My ghosts, those wily little creatures of my own making, I understood, would continue to shadow me for as long as I allowed them. I had breathed life into them. And I was solely responsible now to deconstruct them, to release them from my mind and to take away their power--or rather to take back my own.

As for my ancestors, I realized that I had none that I could recall directly. I know so little of my family's history. I didn't even get much of a chance to really know my own grandmothers while they were living and no opportunity at all to meet my grandfathers.

What I feel, however, is this: my ancestors are my forebearers, they are the ones who came before me, they are the countless men and women who grappled with their own ghosts; journeymen (and women too, women, especially) who courageously walked their path and those who struggled to do so; writers who wrote and writers who didn't; women who fought for their personal sovereignty and famously failed and those who with quiet grace claimed their own genuine femininity.

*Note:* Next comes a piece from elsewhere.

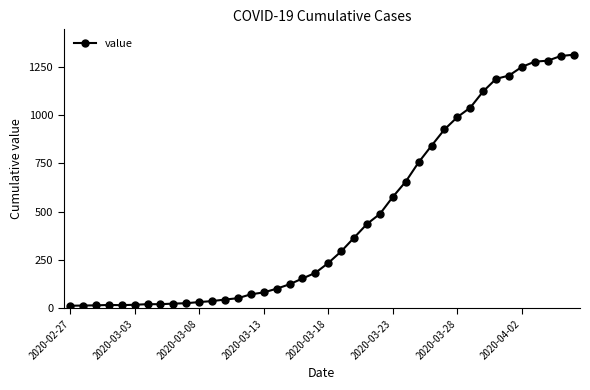

What is the greatest value displayed?

1312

All those who have come before me are my ancestors, the steps I walk upon now have been laid down by them. It is them whom I acknowledge, whom I honor. It is to them that I supplicate, that I may learn from their struggles and their victories, that my missteps--because there will inevitably be more of them--be lessons in love rather than mistakes, that their blessings are like flowers strewn on this unpaved dirt road I've chosen, that their love which shines like a light from within me continue to help me banish my own shadows. That they can rest now, too, knowing that me and others like me will continue to walk their path.

The past is past--but there is a power to connecting with it, feeding a human need to honor and embrace it, allowing it to be the inspiration that it can be rather than the heavy weight we often carry.